(MATERIAL PROVIDED Opens)
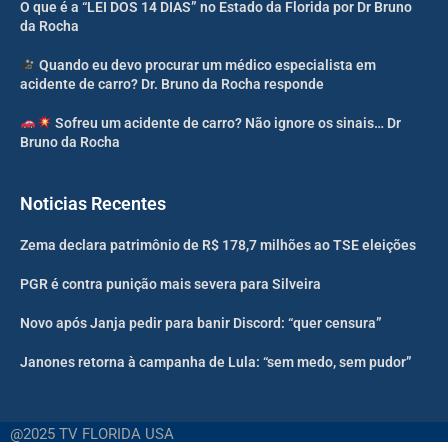
O que é a “LEI DOS 14 DIAS” no Estado da Florida por Dr Bruno
da Rocha
Quando eu devo procurar um médico especialista em
acidente de carro? Dr. Bruno da Rocha responde
Sofreu um acidente de carro? Não ignore os sinais… Dr
Bruno da Rocha
Noticias Recentes
Zema declara patrimônio de R$ 178,7 milhões ao TSE eleições
PGR é contra punição mais severa para Silveira
Novo após Janja pedir para banir Discord: “quer censura”
Janones retorna à campanha de Lula: “sem medo, sem pudor”
@2025 TV FLORIDA USA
(MATERIAL PROVIDED Closes)
--- PROBLEM REQUIREMENTS ---
Rewrite the text read from the material above as a Markdown table with the columns "Row" and "Line," giving each line its own numbered row and omitting blank lines. Leave the pictures out of the table.

--- RESULT ---
| Row | Line |
|---|---|
| 1 | O que é a “LEI DOS 14 DIAS” no Estado da Florida por Dr Bruno |
| 2 | da Rocha |
| 3 | Quando eu devo procurar um médico especialista em |
| 4 | acidente de carro? Dr. Bruno da Rocha responde |
| 5 | Sofreu um acidente de carro? Não ignore os sinais… Dr |
| 6 | Bruno da Rocha |
| 7 | Noticias Recentes |
| 8 | Zema declara patrimônio de R$ 178,7 milhões ao TSE eleições |
| 9 | PGR é contra punição mais severa para Silveira |
| 10 | Novo após Janja pedir para banir Discord: “quer censura” |
| 11 | Janones retorna à campanha de Lula: “sem medo, sem pudor” |
| 12 | @2025 TV FLORIDA USA |